Colombo (AsiaNews) - Lo Sri Lanka Bureau of Foreign Employment (Slbfe) ha deciso di rescindere i contratti con oltre 600 agenzie di collocamento estero (la maggior parte delle quali è in Arabia saudita), per tutelare i diritti delle srilankesi che lavorano fuori. La decisione arriva in seguito a episodi di abusi e discriminazioni ai danni dei lavoratori migranti, circa 1,8 milioni di persone, il 45% dei quali è rappresentato da donne. Inoltre, Dilan Perera, ministro per l'Impiego estero, ha dichiarato di voler organizzare corsi di formazione, per rendere più qualificate le srilankesi che cercano lavoro all'estero.

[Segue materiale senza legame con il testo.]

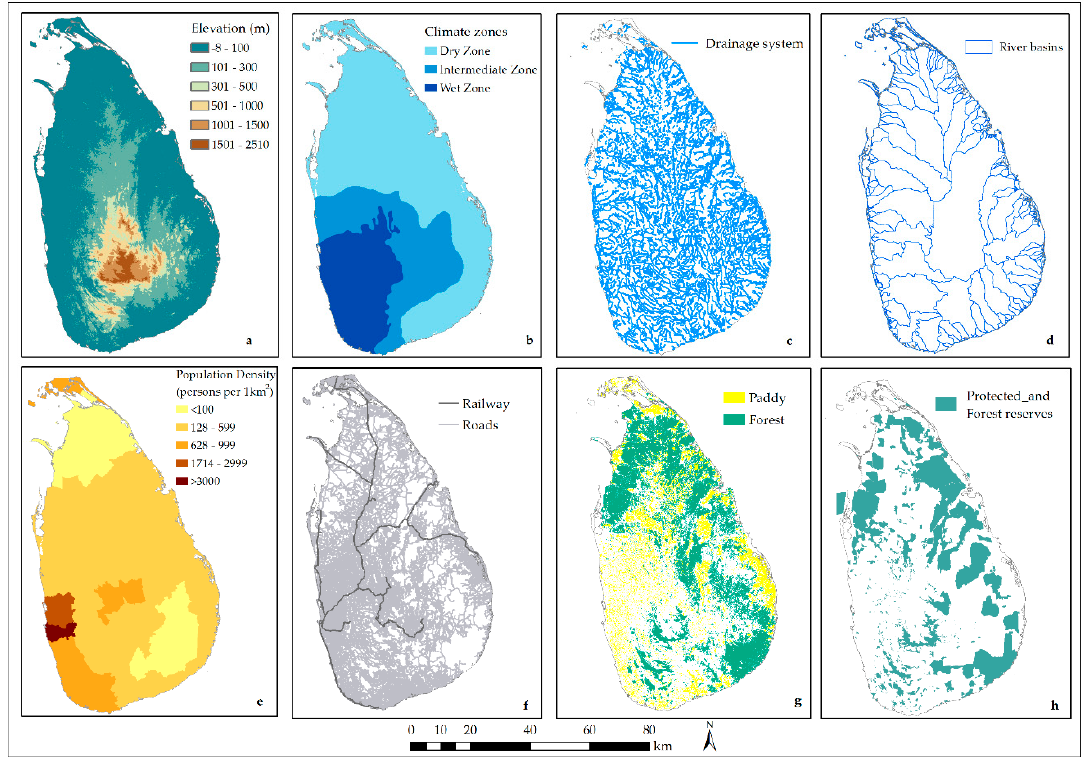
Figure 2. Physical and cultural characteristics in Sri Lanka: ( a ) elevation [50], ( b ) climate zones, ( c ) drainage [51], ( d ) river basins [52], ( e ) population density as reported in 2012 [53], ( f ) railway and road network, ( g ) paddy and forest cover as reported in 2007 [54] and ( h ) protected areas as reported in 2010 [55].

La maggior parte delle lavoratrici che dallo Sri Lanka partono per cercare lavoro, trova impiego come domestiche e cameriere, restando spesso vittime di violenze, abusi e torture. Per fermare questa situazione, da qualche tempo lo Slbfe ha avviato programmi di sostegno e preparazione per queste donne, ottenendo già qualche risultato: nell'ultimo anno, il numero delle donne che cercano lavoro in Medio oriente è sceso del 40%. Inoltre, secondo dati elaborati dall'ufficio, il numero di lavoratori migranti qualificati è cresciuto del 50%.

Contattati da AsiaNews circa la riduzione del numero di donne migranti, alcuni uomini sostengono di "apprezzare" questa nuova tendenza, perché il Paese "dovrebbe mostrare al mondo che anche qui ci sono donne istruire, capaci e competenti".

Già nel 2011, lo Slbfe aveva sospeso i contratti con 445 agenzie, 166 delle quali solo in Arabia saudita. In Sri Lanka il dibattito intorno ai lavoratori migranti - donne in particolare - si è infiammato quando nel giugno del 2007 Rizana Nafeek è stata condannata a morte in Arabia saudita per il presunto omicidio di un neonato, figlio della famiglia da cui era andata a lavorare come cameriera a soli 17 anni.